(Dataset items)
──────────────────────────────

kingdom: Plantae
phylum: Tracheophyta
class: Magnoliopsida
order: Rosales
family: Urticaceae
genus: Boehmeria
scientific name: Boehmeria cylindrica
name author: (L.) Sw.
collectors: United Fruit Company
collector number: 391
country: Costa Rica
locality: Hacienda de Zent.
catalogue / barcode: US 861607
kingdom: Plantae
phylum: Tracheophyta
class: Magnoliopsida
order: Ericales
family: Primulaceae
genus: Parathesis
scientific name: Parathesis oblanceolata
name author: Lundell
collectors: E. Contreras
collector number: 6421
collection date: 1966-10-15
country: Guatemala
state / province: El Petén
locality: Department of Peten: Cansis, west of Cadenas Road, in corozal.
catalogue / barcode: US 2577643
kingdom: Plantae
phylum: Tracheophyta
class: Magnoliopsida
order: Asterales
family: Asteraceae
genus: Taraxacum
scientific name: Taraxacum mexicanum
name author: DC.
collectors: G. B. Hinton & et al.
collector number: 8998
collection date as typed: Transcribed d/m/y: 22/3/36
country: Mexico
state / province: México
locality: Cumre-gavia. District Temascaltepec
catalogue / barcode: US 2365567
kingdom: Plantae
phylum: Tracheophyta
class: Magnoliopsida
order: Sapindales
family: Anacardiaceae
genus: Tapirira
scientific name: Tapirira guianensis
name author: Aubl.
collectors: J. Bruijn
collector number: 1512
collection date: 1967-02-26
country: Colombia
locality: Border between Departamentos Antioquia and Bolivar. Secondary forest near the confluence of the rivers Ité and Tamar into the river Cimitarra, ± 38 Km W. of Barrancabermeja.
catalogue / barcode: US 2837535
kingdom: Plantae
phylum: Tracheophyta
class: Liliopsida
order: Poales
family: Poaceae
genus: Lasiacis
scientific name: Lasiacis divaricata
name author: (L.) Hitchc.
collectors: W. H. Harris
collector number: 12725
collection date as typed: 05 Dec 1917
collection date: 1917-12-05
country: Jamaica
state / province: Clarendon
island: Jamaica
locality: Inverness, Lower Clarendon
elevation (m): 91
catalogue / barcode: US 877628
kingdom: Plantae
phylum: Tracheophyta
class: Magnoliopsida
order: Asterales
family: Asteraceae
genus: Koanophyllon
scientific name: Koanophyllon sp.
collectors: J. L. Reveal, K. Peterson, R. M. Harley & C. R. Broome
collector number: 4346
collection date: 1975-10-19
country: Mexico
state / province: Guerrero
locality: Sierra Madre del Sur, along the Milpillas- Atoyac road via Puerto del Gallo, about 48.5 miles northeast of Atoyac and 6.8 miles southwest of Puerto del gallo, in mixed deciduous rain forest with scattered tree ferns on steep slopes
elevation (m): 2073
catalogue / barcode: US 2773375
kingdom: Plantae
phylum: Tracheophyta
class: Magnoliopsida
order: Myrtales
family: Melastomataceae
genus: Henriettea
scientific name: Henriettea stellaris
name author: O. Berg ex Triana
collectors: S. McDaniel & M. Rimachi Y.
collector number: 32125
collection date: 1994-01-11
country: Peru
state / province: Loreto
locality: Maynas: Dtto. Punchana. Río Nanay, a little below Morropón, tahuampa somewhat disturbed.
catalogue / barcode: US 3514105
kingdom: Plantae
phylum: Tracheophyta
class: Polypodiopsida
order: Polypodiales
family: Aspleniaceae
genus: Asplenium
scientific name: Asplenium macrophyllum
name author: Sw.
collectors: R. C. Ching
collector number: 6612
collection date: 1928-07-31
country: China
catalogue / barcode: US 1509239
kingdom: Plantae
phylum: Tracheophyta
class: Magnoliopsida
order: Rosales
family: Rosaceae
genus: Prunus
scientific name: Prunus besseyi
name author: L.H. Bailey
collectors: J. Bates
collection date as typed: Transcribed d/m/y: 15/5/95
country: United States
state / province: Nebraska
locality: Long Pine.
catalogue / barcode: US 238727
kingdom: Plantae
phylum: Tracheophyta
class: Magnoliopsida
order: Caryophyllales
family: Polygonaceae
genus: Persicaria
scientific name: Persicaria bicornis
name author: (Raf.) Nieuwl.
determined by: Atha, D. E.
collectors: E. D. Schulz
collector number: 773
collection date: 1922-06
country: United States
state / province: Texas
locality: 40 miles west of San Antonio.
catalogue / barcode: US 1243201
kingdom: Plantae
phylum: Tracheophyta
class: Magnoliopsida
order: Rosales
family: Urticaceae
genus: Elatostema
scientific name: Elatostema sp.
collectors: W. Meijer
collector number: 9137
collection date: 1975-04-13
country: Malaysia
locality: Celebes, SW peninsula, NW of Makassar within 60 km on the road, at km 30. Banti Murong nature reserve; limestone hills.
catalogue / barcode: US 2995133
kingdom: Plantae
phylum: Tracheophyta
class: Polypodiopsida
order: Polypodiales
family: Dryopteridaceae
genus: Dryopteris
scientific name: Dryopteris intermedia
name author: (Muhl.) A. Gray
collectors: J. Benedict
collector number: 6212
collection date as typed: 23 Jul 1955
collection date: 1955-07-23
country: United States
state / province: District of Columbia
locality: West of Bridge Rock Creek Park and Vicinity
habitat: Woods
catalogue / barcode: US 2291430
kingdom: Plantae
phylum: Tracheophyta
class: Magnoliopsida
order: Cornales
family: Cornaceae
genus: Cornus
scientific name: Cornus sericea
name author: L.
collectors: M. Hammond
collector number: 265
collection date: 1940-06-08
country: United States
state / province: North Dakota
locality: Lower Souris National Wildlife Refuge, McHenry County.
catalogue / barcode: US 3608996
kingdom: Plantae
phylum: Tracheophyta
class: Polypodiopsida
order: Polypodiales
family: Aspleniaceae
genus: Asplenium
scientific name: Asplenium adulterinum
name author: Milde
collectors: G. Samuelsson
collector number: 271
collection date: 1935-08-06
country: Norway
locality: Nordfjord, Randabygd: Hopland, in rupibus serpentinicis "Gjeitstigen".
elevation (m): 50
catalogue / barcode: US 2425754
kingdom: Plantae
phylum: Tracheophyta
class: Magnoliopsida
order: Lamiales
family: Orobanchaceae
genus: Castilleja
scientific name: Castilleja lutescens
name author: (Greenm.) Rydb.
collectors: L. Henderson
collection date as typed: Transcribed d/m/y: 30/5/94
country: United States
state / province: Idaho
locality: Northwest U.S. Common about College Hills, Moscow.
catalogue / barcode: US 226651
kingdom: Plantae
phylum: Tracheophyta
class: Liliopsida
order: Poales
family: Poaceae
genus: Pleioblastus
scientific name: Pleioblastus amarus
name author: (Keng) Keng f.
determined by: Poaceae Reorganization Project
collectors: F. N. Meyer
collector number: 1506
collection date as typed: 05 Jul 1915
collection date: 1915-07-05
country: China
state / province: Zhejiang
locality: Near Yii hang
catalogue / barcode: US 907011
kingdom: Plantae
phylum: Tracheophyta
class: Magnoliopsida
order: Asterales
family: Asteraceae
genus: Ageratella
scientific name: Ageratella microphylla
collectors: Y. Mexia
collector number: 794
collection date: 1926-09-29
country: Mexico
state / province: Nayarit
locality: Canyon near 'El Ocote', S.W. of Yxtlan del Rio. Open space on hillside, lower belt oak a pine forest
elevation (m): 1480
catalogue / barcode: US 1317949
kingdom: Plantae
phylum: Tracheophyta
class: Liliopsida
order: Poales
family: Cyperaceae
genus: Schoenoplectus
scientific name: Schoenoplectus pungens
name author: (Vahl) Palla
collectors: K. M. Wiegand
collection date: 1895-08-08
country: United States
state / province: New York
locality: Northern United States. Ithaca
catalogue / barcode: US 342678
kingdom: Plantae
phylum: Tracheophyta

──────────────────────────────

## [TASK]
Update the lines starting at the one containing "elevation (m): 2073" and ending at the one containing "collectors: J. Bates" by changing "collector number" to "collector no.". Give only those lines, with everything else left unchanged.

## [RESPONSE BELOW]
elevation (m): 2073
catalogue / barcode: US 2773375
kingdom: Plantae
phylum: Tracheophyta
class: Magnoliopsida
order: Myrtales
family: Melastomataceae
genus: Henriettea
scientific name: Henriettea stellaris
name author: O. Berg ex Triana
collectors: S. McDaniel & M. Rimachi Y.
collector no.: 32125
collection date: 1994-01-11
country: Peru
state / province: Loreto
locality: Maynas: Dtto. Punchana. Río Nanay, a little below Morropón, tahuampa somewhat disturbed.
catalogue / barcode: US 3514105
kingdom: Plantae
phylum: Tracheophyta
class: Polypodiopsida
order: Polypodiales
family: Aspleniaceae
genus: Asplenium
scientific name: Asplenium macrophyllum
name author: Sw.
collectors: R. C. Ching
collector no.: 6612
collection date: 1928-07-31
country: China
catalogue / barcode: US 1509239
kingdom: Plantae
phylum: Tracheophyta
class: Magnoliopsida
order: Rosales
family: Rosaceae
genus: Prunus
scientific name: Prunus besseyi
name author: L.H. Bailey
collectors: J. Bates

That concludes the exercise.